# Records provided:
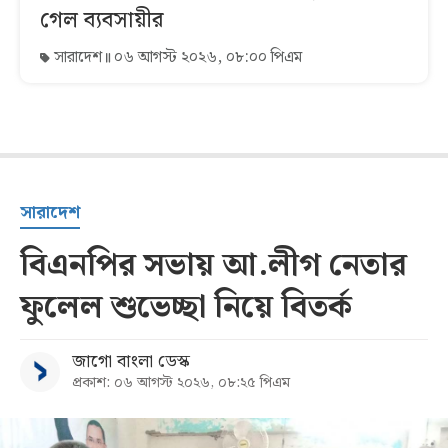
গেল ব্যবসায়ীর
সারাদেশ
০৬ আগস্ট ২০২৬, ০৮:০০ পিএম
সারাদেশ
বিএনপির সভায় আ.লীগ নেতার
ফুলেল শুভেচ্ছা নিয়ে বিতর্ক
জাগো বাংলা ডেস্ক
প্রকাশ: ০৬ আগস্ট ২০২৬, ০৮:২৫ পিএম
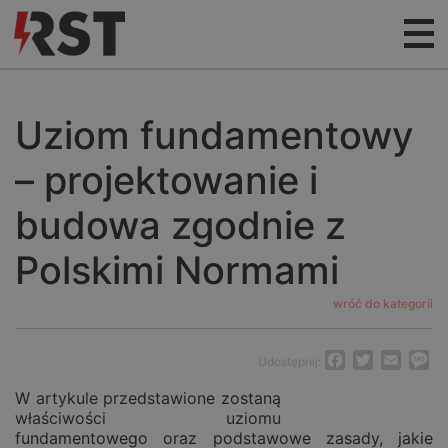
Uziom fundamentowy
– projektowanie i
budowa zgodnie z
Polskimi Normami
wróć do kategorii
Facebook
Twitter
Email
M
Udostępnij:
W artykule przedstawione zostaną
właściwości uziomu
fundamentowego oraz podstawowe zasady, jakie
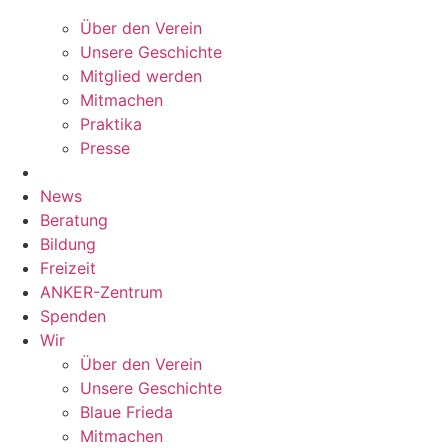
Über den Verein
Unsere Geschichte
Mitglied werden
Mitmachen
Praktika
Presse
News
Beratung
Bildung
Freizeit
ANKER-Zentrum
Spenden
Wir
Über den Verein
Unsere Geschichte
Blaue Frieda
Mitmachen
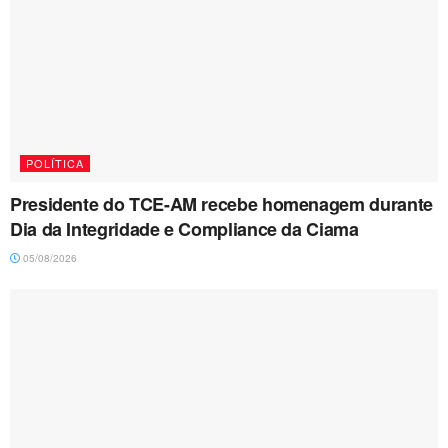
POLÍTICA
Presidente do TCE-AM recebe homenagem durante
Dia da Integridade e Compliance da Ciama
05/08/2026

# Exercise description:
Reproduce every line of the data above without any change, leaving out the picture markers.

# Completed exercise:
গেল ব্যবসায়ীর
সারাদেশ
০৬ আগস্ট ২০২৬, ০৮:০০ পিএম
সারাদেশ
বিএনপির সভায় আ.লীগ নেতার
ফুলেল শুভেচ্ছা নিয়ে বিতর্ক
জাগো বাংলা ডেস্ক
প্রকাশ: ০৬ আগস্ট ২০২৬, ০৮:২৫ পিএম
Uziom fundamentowy
– projektowanie i
budowa zgodnie z
Polskimi Normami
wróć do kategorii
Facebook
Twitter
Email
M
Udostępnij:
W artykule przedstawione zostaną
właściwości uziomu
fundamentowego oraz podstawowe zasady, jakie
Über den Verein
Unsere Geschichte
Mitglied werden
Mitmachen
Praktika
Presse
News
Beratung
Bildung
Freizeit
ANKER-Zentrum
Spenden
Wir
Über den Verein
Unsere Geschichte
Blaue Frieda
Mitmachen
POLÍTICA
Presidente do TCE-AM recebe homenagem durante
Dia da Integridade e Compliance da Ciama
05/08/2026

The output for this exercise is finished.